Mencoba menghitung dari satu sampai seratus, bahkan aku memutar berbagai lagu penghantar tidur agar aku bisa tertidur, namun mata ini sulit sekali untuk terpejam. Aku beranjak dari tempat tidur hendak membuat s**u coklat panas di dapur, mungkin minum s**u coklat panas bisa membantuku lebih cepat tertidur. Baru beberapa langkah dan belum sempat membuka pintu kamar, terdengar sayup-sayup ponselku berbunyi. Segera aku raih ponsel dan langsung menerima panggilan begitu aku melihat nama yang tertera di layar ponsel.
"Hallo."
"Sudah tidur?" Terdengar suara Revan dari seberang sana. Baru satu menit yang lalu aku memikirkannya, membuatku harus menggigit bibirku,menahan pekikan yang ingin sekali keluar dari mulutku begitu aku mendengar suaranya.

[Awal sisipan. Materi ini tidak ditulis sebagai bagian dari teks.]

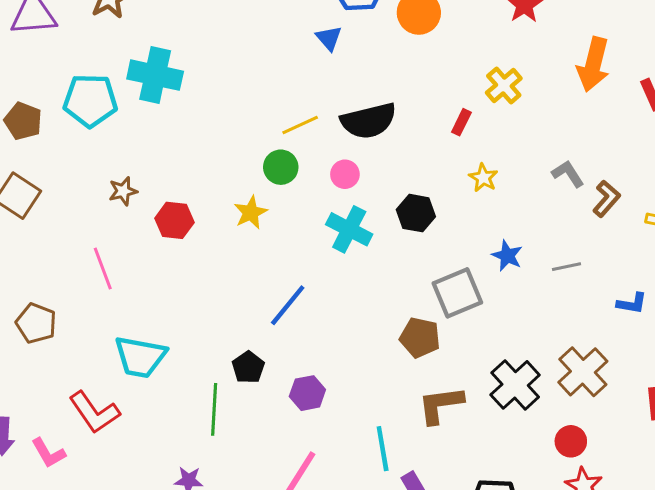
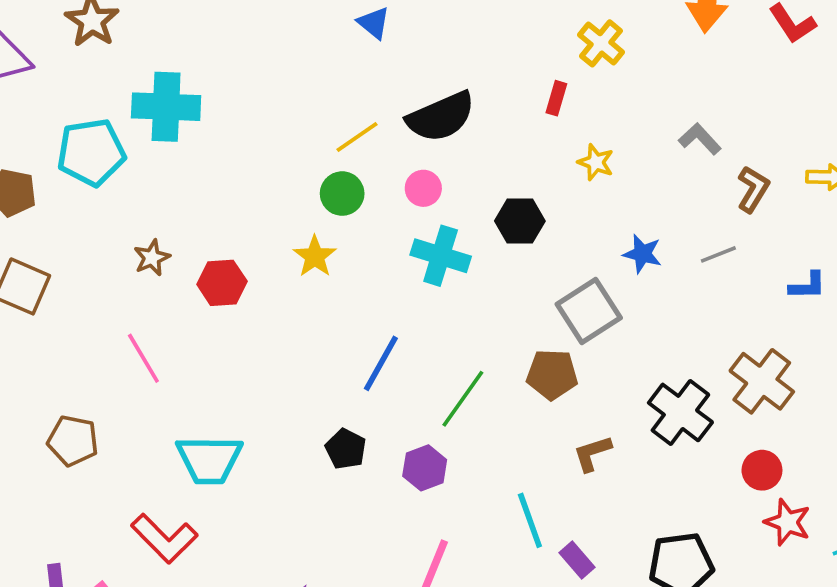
brown L-shape: (606, 199) -> (753, 189), moved
brown L-shape: (441, 405) -> (592, 453), size x0.7
green line: (214, 409) -> (463, 399), moved, turned 42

"Belum. Kamu sendiri belum tidur?"
"Belum juga, baru pulang kerja,baru selesai operasi. Pengen ketemu kamu."
Aku meremas ujung baju tidurku,menahan gejolak yang kini melanda hatiku.
"Esok Kan kesini, sekalian jemput." Sekuat tenaga aku berusaha tenang..
"Aku mau ketemunya sekarang, gimana?"
"Udah malem, besok aja."
"Tapi aku udah di depan rumah kamu, giman dong?"
"Ha?"
Aku terlonjak, berlari menuju jendela kamar untuk memastikan. Benar saja di depan rumah terlihat seorang lelaki tengah bersandar di dekat pintu mobil hitam, satu tangannya masih memegang ponsel dan satu tangannya lagi melambai ke arahku.
"Revan!"
"Boleh minta tolong buka pintu. Di sini dingin banget."
Tanpa membalas ucapannya, aku segera keluar membuka pintu.
Revan benar-benar berhasil membuat hatiku bekerja dua kali lipat dari biasanya.